Задания –
(a) Перечислите всех литераторов, которых текст об орфографической реформе называет в скобках среди авторов журнала «Народоправство».
(b) Ответьте по тексту об орфографической реформе, пометив ответы так же, как вопросы:
(i) В каком году при Академии наук была создана Орфографическая комиссия?
(ii) Кто выпустил декрет от 23 декабря 1917 года о новом правописании для государственных изданий?
(iii) Какие наборные литеры насильственно изымались из типографий?
(c) Продолжите текст об орфографической реформе, начав сразу после его последнего предложения.

Журнал «Народоправство» редактировался другом Зайцева — писателем Г.И. Чулковым, выходил с июня 1917-го по февраль 1918 года. На его страницах печатались статьи московских ученых, философов, литераторов (среди которых А.Толстой, Г.Чулков, Вл. Ходасевич, А.Ремизов, Вяч. Иванов), обсуждались последствия революции, вопросы государственного и культурного строительства новой России.
Выступление Зайцева в защиту традиционной орфографии стало первым после прихода большевиков к власти. Однако советские декреты о переходе на новое правописание еще не были выпущены. Стоит напомнить, что реформа готовилась задолго до революции: она обсуждалась в Орфографической комиссии, созданной в 1904 году при Академии наук и включавшей в себя видных лингвистов — они-то и подготовили проект упрощения правописания. С самого начала обсуждения проекта российское общество разделилось: реформу поддержали ученые-филологи, преподаватели школ, но резко не принимали писатели и критики: они рассматривали традиционную орфографию как национальное достояние. В императорской России реформа была приостановлена, но Временное правительство не мешкая взялось за ее реализацию: 11 мая 1917 года было утверждено «Постановление совещания при Академии наук под председательством академика А.А. Шахматова по вопросу об упрощении русского правописания» (в нем перечислялись все изменения). Вслед за тем циркуляры министра народного просвещения А.А. Мануйлова от 17 мая и 22 июня предписывали попечителям учебных округов перевести школы на новое письмо. Здесь протесты уже не помогли (например, М.Шагинян летом 1917 года высказывала опасения, что реформе «удастся многое запутать и многому повредить... в деле народного просвещения»).
Большевистская власть посчитала дело ломки прежней орфографии первоочередным: уже 23 декабря 1917 года нарком просвещения А.В. Луначарский выпустил декрет, предписывающий всем государственным изданиям использовать новое правописание. Однако новшество не приживалось, периодика продолжала выходить на старой орфографии, и 10 октября 1918 года вышел еще один декрет Совнаркома — «О введении новой орфографии», окончательно закрепивший реформу. Использование традиционной орфографии рассматривалось как пособничество контрреволюции и каралось огромными штрафами. Из типографий насильственно изымались запрещенные наборные литеры «ять» и «ер». Так старое русское правописание было буквально выкорчевано из культурной жизни народа.

Фрагменты строк –
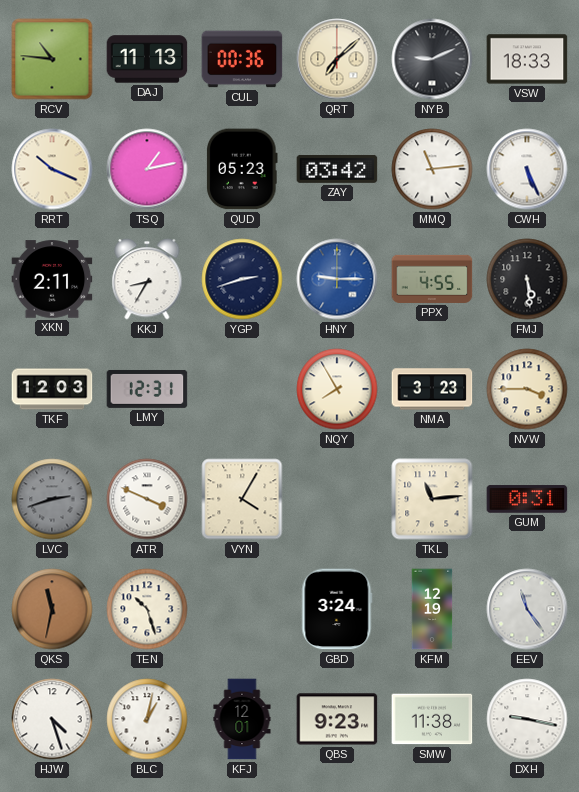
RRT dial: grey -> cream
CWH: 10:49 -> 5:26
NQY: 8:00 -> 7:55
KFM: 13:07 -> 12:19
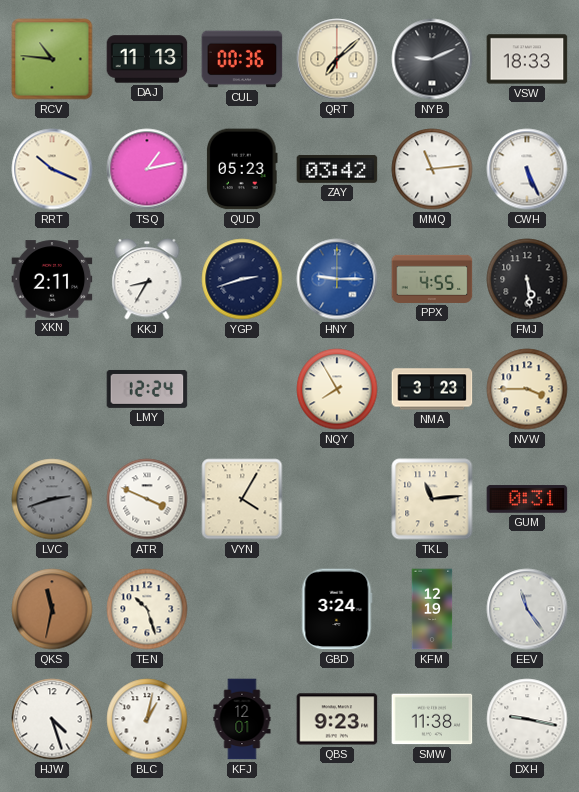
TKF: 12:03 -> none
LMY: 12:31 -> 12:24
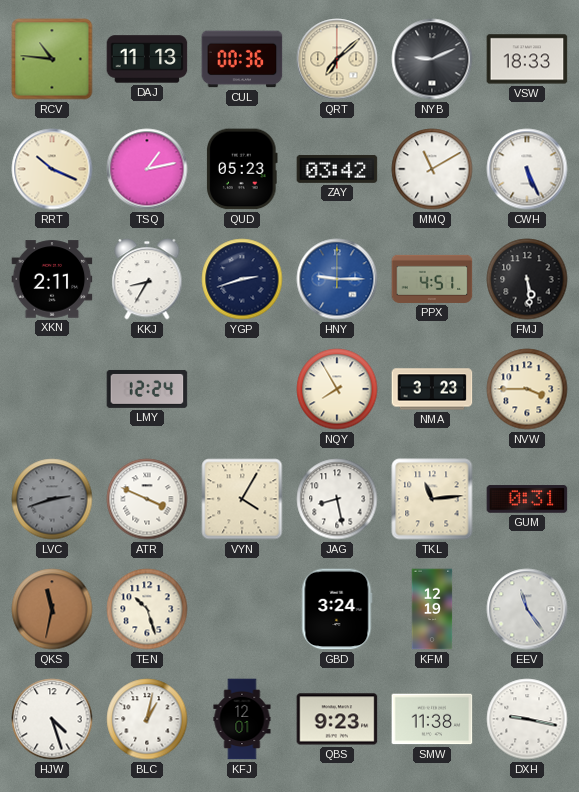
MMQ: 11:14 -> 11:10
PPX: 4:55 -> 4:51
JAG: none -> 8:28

Ответы –
(a) А.Толстой, Г.Чулков, Вл. Ходасевич, А.Ремизов, Вяч. Иванов

(b)
(i) В 1904 году.
(ii) Нарком просвещения А.В. Луначарский.
(iii) «Ять» и «ер».

(c)
Таким образом, Зайцев полемизирует с пунктами «упрощения русского правописания», принятыми еще Временным правительством, — за две недели до их официального подтверждения правительством советским. Главный критерий, с которым Зайцев подходит к оценке реформы, эстетический: искажая облик языка великой русской литературы, она внедряет в общество «гнусный волапюк1». Черты реформы — утилитаризм и плебейство, которому оказались причастны ученые и педагоги со своим «бухгалтерским» подходом к слову. Мнение людей искусства, художников слова было проигнорировано. Писатель ссылается на опыт Франции, где похожий проект реформы орфографии, предложенный филологами, был заблокирован писателями и широкой общественностью. В России же вершат дела бездушные чиновники — традиционная беда русской культуры.
Зайцев озабочен неизбежным снижением уровня образования, прежде всего школьного, в котором очевидны тенденции к «сокращению и упрощению». Эти мысли разительно перекликаются с сегодняшними спорами, касающимися предметов русского языка и русской литературы. Он предвидит, что реформа приведет к умственной и культурной деградации народа.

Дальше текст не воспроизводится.